In November 2012 I had a mental health hospital admission, followed by multiple traumatic life events which set into motion a chain of events where I would become unrecognisable from the person I was previously. Previous to this I was riddled with self-doubt, lacked self-confidence and battled with depression, anxiety and OCD for 5 years. Immediately prior to my admission I was going through a difficult break up; my partner and I were clinging to a dead relationship, even though we were mutually destructive influences on one another.
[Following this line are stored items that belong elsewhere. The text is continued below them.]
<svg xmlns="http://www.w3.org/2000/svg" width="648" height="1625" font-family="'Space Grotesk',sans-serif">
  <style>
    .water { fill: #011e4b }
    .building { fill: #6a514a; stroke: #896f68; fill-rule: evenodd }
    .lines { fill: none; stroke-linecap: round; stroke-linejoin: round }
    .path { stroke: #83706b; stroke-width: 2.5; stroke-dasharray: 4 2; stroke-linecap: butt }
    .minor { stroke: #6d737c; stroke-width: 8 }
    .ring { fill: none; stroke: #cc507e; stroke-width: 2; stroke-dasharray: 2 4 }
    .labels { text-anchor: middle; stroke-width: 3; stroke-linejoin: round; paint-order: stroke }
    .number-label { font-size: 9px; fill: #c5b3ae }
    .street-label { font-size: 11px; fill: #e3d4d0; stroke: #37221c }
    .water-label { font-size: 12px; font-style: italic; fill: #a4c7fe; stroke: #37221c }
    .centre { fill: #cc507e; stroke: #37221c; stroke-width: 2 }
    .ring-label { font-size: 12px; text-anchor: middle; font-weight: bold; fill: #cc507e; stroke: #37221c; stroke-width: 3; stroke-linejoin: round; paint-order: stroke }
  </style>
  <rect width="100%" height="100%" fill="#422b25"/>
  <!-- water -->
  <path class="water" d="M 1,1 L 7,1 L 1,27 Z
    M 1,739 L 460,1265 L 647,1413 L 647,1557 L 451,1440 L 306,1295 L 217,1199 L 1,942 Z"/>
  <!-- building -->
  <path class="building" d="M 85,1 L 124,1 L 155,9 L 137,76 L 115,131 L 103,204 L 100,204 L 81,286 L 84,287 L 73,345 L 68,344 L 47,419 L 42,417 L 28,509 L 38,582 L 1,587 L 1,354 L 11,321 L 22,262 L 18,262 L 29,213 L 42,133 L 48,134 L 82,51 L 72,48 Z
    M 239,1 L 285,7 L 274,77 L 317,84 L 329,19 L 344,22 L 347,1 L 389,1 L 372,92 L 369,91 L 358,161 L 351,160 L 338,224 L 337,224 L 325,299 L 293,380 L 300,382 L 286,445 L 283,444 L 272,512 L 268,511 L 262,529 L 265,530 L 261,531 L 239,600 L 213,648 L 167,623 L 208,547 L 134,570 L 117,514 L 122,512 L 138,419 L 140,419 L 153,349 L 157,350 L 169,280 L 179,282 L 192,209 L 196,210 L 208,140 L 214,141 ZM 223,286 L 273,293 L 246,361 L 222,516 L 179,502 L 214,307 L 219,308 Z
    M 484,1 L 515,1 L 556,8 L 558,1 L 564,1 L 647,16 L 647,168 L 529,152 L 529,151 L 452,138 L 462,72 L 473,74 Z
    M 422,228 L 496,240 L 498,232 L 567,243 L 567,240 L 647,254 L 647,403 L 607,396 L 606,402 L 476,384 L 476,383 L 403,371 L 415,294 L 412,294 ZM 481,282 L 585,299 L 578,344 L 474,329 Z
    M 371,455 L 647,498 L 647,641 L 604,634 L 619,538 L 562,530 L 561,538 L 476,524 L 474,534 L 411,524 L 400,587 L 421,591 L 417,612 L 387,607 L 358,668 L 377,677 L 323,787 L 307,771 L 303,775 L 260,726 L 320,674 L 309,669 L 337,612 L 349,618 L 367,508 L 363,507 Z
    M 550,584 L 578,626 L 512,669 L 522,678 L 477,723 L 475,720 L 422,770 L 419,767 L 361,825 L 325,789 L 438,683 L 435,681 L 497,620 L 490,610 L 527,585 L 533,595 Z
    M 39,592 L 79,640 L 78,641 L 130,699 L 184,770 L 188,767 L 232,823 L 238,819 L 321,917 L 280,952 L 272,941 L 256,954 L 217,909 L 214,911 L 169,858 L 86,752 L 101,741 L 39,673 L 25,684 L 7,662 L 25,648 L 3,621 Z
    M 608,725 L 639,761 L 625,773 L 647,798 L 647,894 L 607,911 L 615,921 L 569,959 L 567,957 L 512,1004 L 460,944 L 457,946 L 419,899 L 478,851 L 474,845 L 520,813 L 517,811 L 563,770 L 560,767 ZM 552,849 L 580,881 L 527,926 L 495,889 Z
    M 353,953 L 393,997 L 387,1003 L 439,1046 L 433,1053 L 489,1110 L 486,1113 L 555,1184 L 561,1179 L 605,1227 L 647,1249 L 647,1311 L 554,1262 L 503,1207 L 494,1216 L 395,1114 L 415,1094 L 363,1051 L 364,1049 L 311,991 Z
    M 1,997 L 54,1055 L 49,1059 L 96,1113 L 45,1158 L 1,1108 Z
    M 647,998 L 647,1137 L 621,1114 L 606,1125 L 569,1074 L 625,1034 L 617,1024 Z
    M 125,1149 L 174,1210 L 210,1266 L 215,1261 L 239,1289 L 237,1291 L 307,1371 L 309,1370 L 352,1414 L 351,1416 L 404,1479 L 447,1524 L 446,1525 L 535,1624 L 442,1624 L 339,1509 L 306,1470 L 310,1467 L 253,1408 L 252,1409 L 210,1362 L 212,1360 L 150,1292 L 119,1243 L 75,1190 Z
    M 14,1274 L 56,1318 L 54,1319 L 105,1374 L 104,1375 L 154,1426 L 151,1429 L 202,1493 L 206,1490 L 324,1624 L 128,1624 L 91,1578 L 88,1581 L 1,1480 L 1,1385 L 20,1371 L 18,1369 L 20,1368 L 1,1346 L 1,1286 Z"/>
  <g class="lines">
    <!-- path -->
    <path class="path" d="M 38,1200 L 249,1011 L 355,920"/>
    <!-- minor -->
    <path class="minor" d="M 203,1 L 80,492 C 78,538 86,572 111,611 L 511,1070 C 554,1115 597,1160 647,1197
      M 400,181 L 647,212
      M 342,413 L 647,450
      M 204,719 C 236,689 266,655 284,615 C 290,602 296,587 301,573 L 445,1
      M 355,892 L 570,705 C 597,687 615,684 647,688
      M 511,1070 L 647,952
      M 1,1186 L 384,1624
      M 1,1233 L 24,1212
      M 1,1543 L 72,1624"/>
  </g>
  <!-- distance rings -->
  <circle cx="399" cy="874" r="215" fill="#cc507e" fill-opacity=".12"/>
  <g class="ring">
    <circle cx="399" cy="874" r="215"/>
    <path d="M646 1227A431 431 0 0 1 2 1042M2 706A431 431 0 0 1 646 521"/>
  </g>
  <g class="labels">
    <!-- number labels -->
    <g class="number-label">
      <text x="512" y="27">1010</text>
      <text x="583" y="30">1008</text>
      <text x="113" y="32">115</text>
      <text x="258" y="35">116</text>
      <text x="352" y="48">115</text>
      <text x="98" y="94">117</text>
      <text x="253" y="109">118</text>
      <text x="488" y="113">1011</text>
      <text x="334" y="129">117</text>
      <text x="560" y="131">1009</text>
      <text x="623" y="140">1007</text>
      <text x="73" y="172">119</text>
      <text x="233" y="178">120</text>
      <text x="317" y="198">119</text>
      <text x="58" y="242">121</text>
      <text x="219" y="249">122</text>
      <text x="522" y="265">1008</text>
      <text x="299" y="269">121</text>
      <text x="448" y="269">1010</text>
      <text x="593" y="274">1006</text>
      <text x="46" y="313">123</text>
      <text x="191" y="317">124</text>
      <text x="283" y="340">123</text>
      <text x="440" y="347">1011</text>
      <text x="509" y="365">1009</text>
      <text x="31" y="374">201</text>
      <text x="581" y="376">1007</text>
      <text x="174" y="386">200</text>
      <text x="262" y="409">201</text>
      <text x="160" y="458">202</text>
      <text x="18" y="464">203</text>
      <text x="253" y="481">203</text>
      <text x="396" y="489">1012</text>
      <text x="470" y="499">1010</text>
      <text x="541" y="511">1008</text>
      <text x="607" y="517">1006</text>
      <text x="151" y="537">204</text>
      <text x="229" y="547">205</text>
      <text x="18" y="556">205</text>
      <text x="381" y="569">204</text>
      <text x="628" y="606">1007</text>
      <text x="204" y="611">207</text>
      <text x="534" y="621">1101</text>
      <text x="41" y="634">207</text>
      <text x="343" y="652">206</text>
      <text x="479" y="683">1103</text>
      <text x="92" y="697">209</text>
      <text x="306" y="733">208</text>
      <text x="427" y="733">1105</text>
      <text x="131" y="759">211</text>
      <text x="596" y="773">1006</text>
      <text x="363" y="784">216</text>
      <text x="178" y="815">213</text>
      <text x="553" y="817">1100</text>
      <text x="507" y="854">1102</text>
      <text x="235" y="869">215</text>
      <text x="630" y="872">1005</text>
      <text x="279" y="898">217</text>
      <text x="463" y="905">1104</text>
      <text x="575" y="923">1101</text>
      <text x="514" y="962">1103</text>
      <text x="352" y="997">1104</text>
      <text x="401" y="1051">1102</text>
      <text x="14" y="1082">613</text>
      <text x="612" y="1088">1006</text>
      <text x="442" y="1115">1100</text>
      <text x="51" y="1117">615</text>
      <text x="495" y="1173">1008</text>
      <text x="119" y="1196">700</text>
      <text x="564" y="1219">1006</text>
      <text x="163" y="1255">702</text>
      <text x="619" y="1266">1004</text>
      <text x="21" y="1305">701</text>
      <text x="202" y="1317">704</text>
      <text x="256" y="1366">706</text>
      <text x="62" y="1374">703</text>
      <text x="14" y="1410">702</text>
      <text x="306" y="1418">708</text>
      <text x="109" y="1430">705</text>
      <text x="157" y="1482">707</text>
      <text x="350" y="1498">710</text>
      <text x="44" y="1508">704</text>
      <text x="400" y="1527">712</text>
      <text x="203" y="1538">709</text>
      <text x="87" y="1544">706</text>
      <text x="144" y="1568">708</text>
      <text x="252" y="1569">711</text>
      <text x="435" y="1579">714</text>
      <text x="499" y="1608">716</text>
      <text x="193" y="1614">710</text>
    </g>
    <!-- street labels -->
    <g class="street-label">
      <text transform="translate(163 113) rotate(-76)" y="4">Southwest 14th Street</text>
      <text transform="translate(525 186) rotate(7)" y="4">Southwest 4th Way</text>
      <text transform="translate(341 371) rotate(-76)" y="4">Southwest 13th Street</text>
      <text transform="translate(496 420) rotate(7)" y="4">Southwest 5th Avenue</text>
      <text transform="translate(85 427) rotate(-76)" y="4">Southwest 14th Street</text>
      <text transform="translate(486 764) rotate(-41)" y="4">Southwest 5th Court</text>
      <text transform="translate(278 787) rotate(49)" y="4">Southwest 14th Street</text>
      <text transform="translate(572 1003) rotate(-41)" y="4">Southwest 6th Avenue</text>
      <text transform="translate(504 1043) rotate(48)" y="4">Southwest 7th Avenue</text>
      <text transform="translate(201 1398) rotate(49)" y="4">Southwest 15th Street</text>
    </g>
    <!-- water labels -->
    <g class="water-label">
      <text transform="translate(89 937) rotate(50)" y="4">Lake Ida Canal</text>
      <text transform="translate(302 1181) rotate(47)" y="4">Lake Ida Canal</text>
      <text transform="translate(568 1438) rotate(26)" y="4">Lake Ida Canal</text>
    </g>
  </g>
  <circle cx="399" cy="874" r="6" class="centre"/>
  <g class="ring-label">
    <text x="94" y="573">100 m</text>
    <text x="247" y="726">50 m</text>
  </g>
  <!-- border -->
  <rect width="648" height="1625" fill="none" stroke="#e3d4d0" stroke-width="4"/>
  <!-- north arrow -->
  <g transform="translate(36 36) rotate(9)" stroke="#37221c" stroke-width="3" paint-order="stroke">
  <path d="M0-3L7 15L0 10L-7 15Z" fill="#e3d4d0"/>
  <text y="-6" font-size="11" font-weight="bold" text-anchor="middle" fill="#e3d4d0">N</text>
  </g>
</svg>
This, paired with my already compromised coping skills due to my depression, led to me becoming suicidal and I voluntarily went to hospital because my compulsive behaviour and disregard for my own safety terrified me.
During this admission to hospital I attempted to kill myself by ligature. Subsequently, I began to display symptoms of what I now know is Tourette’s syndrome, a neurological disorder which for me meant I could no longer control my movements or speech. Even at the time of writing this I still have uncontrollable movements and vocalisations which sometimes appear to be coordinated and intended, leading to all sorts of misconceptions about me.
I was eventually discharged from hospital when my level of risk to myself had decreased and I was no longer contemplating suicide. I found a great deal of support in my family and friends who helped me gain acceptance of my transformation. Gaining understanding and respect from people who already respect and love you is easy though, my next challenge was society; I still had to persevere and try to lead as normal a life I could. Facebook was great for letting my wider circle of friends and acquaintances know about my apparent odd behaviour, but still I was experiencing less than favourable treatment from society. In September 2014, my brother Patrick died suddenly from sepsis and the old me died with him; that’s when my inner activist and campaigner took control and I wanted to dedicate living my life to my brother, who couldn’t. I wanted to do more. I knew with my own experiences I could help people not feel alone and I could also inspire people who were at rock bottom to start building on that solid foundation.
I reached out to local newspapers, wanting to tell my story, wanting to help others with Tourette’s to not feel so ostracised. The Derry Journal took notice and published my story; through that I was contacted by The Nolan Show and featured in a half hour segment about my experiences called ‘Story of a Lifetime’. At this time, I was applying to university to do mental health nursing because I know my Tourette’s, my depression, my anxiety and OCD do not inhibit my ability to care – they enhance it. Other TV shows began to show interest, one notably being The Undateables. Although my love-life post Tourette’s wasn’t filled with romantic experiences, I definitely didn’t consider myself un-dateable. Life didn’t stop, and I went to university and I’m approaching my last hurdle – twitching through my dissertation.
The campaigner in me was still very much alive and growing bored of Grindr and Scruff. I decided to go out on a limb and try to kill two birds with one stone. Last year, this culminated in an attempt to find the Robin to my Batman, and I applied for the TV show First Dates. I went on a phenomenal date, with a phenomenal man. Kai and I spoke about everything on our date and had a great laugh throughout. We touched on a variety of subjects including drag race, Britney Spears and mental health. Unfortunately, we had to go our separate ways; having commitments of our own, our short-lived relationship became the victim of circumstance. We do still talk though and hold each other in very high regard.
Following on from First Dates and the overwhelming support both Kai and I received for talking about mental illness as men who identify as LGBTQ+, my friend Davey had a proposal. After coming through the tunnel that is mental illness and seeing the light, he wanted to give something back. There was no time to lose and the quicker we got started, the quicker we would be able to help people. Cut to the birth of MenTalkHealth, a podcast produced and edited by our friend Heloise which dares to take a look at men’s mental health with both humour and brutal honesty. Our aim is to show men that mental health doesn’t have to be a scary topic to bring up, and by having genuine and honest chat about mental illness we can save lives. We’ve recorded 6 episodes at this stage and will be working with Gay Times to help promote LGBTQ+ wellbeing during mental health week 8th-14th May. Our podcast can be found on itunes and all good podcast apps by searching for MenTalkHealth UK or by searching for us on Soundcloud. You can follow @MenTalkHealthUK on twitter and find us on Facebook, or even find us via our website mentalkhealth.uk.
My relationship status is an irrelevance at the moment and I’m hoping to avoid such distractions until after I finish my degree. My own mental health takes priority and achieving something worthwhile will help. Becoming a mental health nurse is one of the ways I feel a sense of achievement and purpose, it reminds me every day of the importance of loving yourself first.